**Problem:**
Each entry must come back word for word; drop the images as you go.

[Collected data entries]
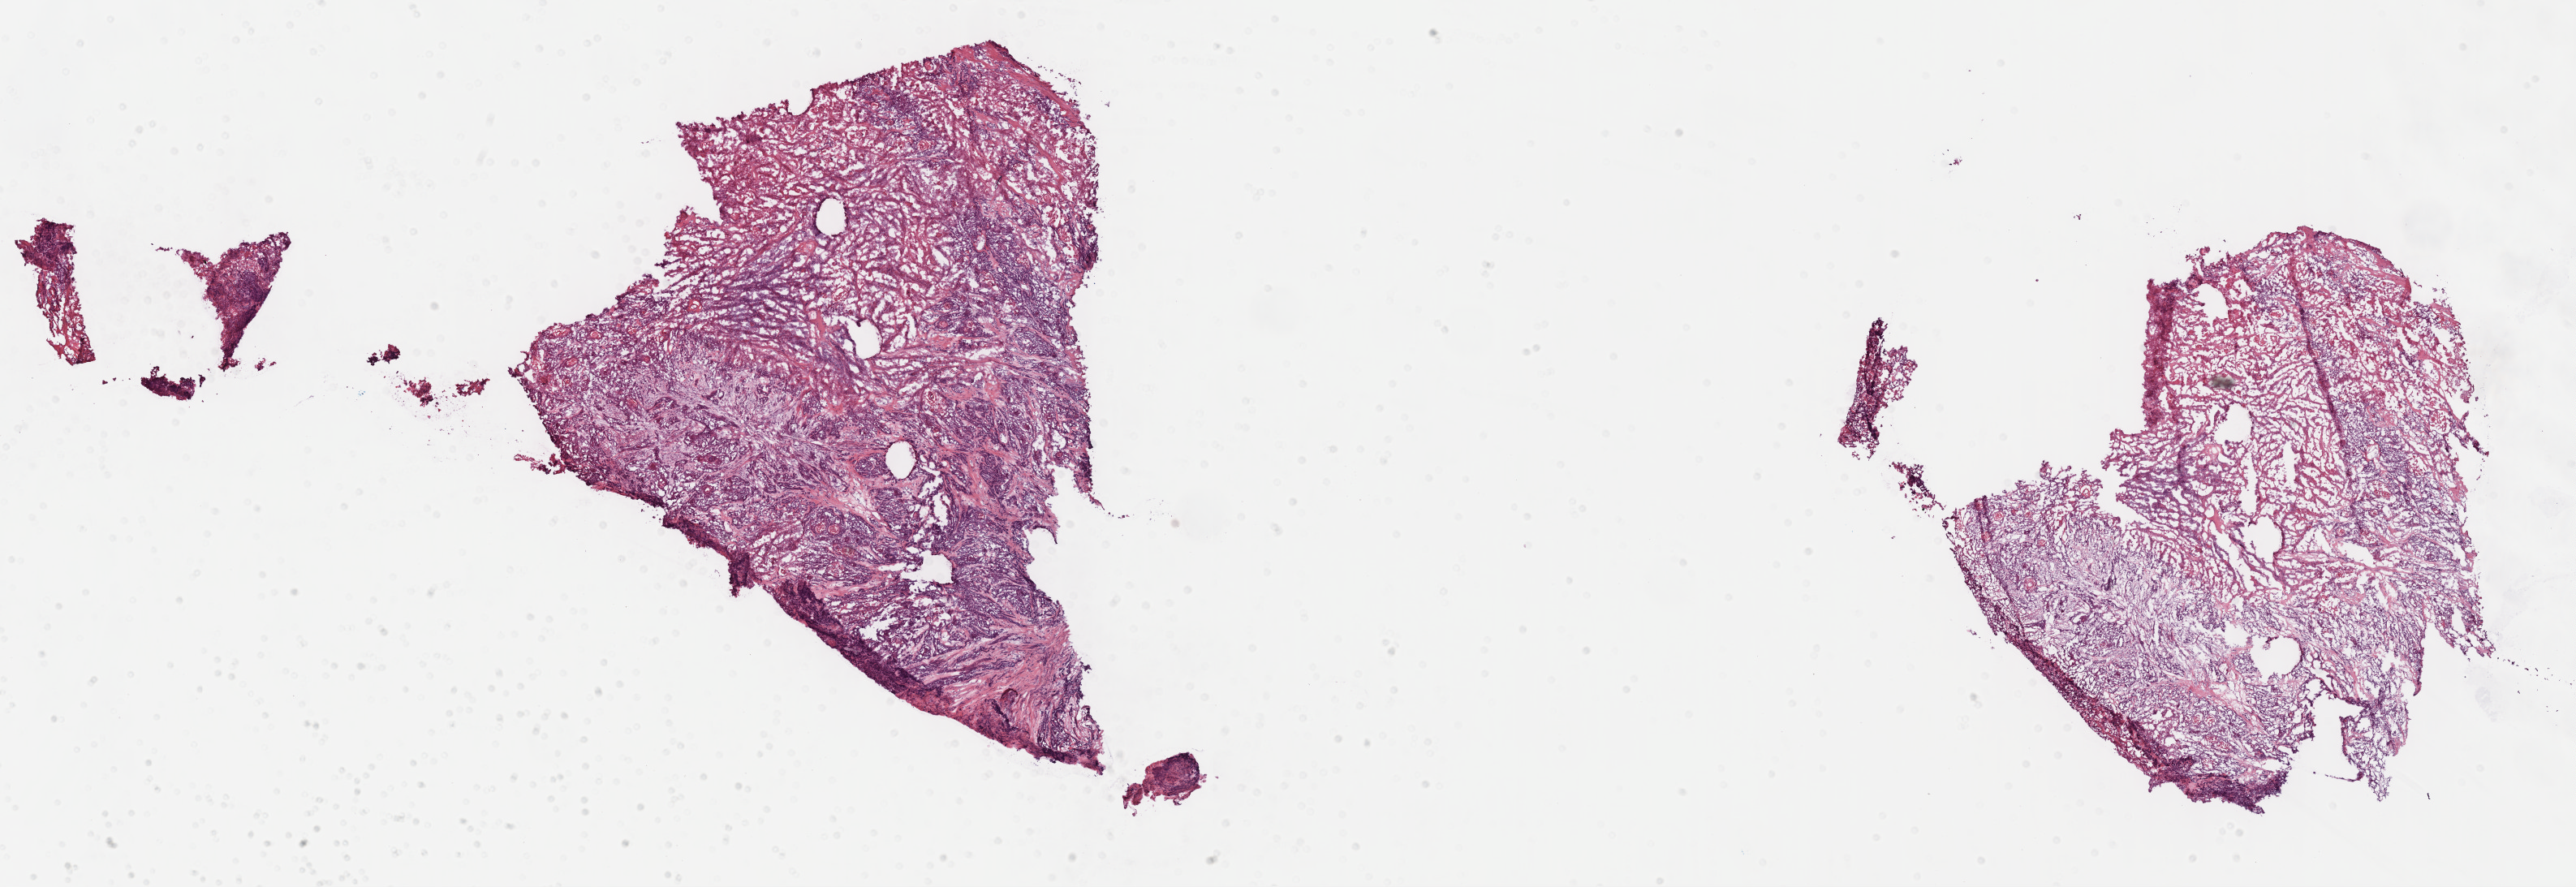
Whole-slide histology image, H&E-stained — a low-resolution overview of the entire scanned area, about 25.7 x 8.8 mm (slide scanned at 40x); frozen section; head and neck, primary tumour sample. Patient: male, age at initial diagnosis 49 years. Histologic grade: G3 (poorly differentiated). Slide review estimates, as recorded: tumour cells 85%, tumour nuclei 70%, normal cells 0%, stromal cells 10%, necrosis 5%.
• AJCC pathologic stage: III (7th edition)
• pathologic diagnosis: Squamous cell carcinoma, NOS (overlapping lesion of lip, oral cavity and pharynx)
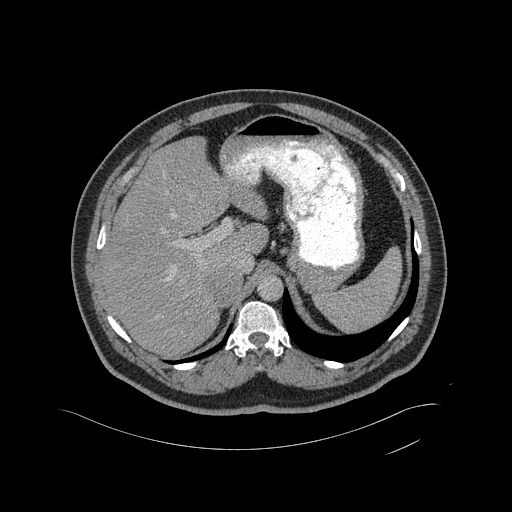
Contrast-enhanced abdominal CT, one axial slice. Slice 339 of 433 in the series (ordered by position). Intravenous contrast given. Soft-tissue window (W 400 / L 40 HU). 2 mm slice thickness. 512 × 512 image matrix. Patient: male, 56 years. From the clinical record (not read from this slice): diagnosis: adrenocortical carcinoma; tumour side: right adrenal; tumour size at pathology: 11.6 cm; Ki-67 index: 50 %; stage (as recorded): 3.
Annotated regions visible in this slice (semi-automatically segmented with operator editing):
- mass: box from (x=207, y=267) to (x=240, y=302) px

**Task output:**
Whole-slide histology image, H&E-stained — a low-resolution overview of the entire scanned area, about 25.7 x 8.8 mm (slide scanned at 40x); frozen section; head and neck, primary tumour sample. Patient: male, age at initial diagnosis 49 years. Histologic grade: G3 (poorly differentiated). Slide review estimates, as recorded: tumour cells 85%, tumour nuclei 70%, normal cells 0%, stromal cells 10%, necrosis 5%.
• AJCC pathologic stage: III (7th edition)
• pathologic diagnosis: Squamous cell carcinoma, NOS (overlapping lesion of lip, oral cavity and pharynx)
Contrast-enhanced abdominal CT, one axial slice. Slice 339 of 433 in the series (ordered by position). Intravenous contrast given. Soft-tissue window (W 400 / L 40 HU). 2 mm slice thickness. 512 × 512 image matrix. Patient: male, 56 years. From the clinical record (not read from this slice): diagnosis: adrenocortical carcinoma; tumour side: right adrenal; tumour size at pathology: 11.6 cm; Ki-67 index: 50 %; stage (as recorded): 3.
Annotated regions visible in this slice (semi-automatically segmented with operator editing):
- mass: box from (x=207, y=267) to (x=240, y=302) px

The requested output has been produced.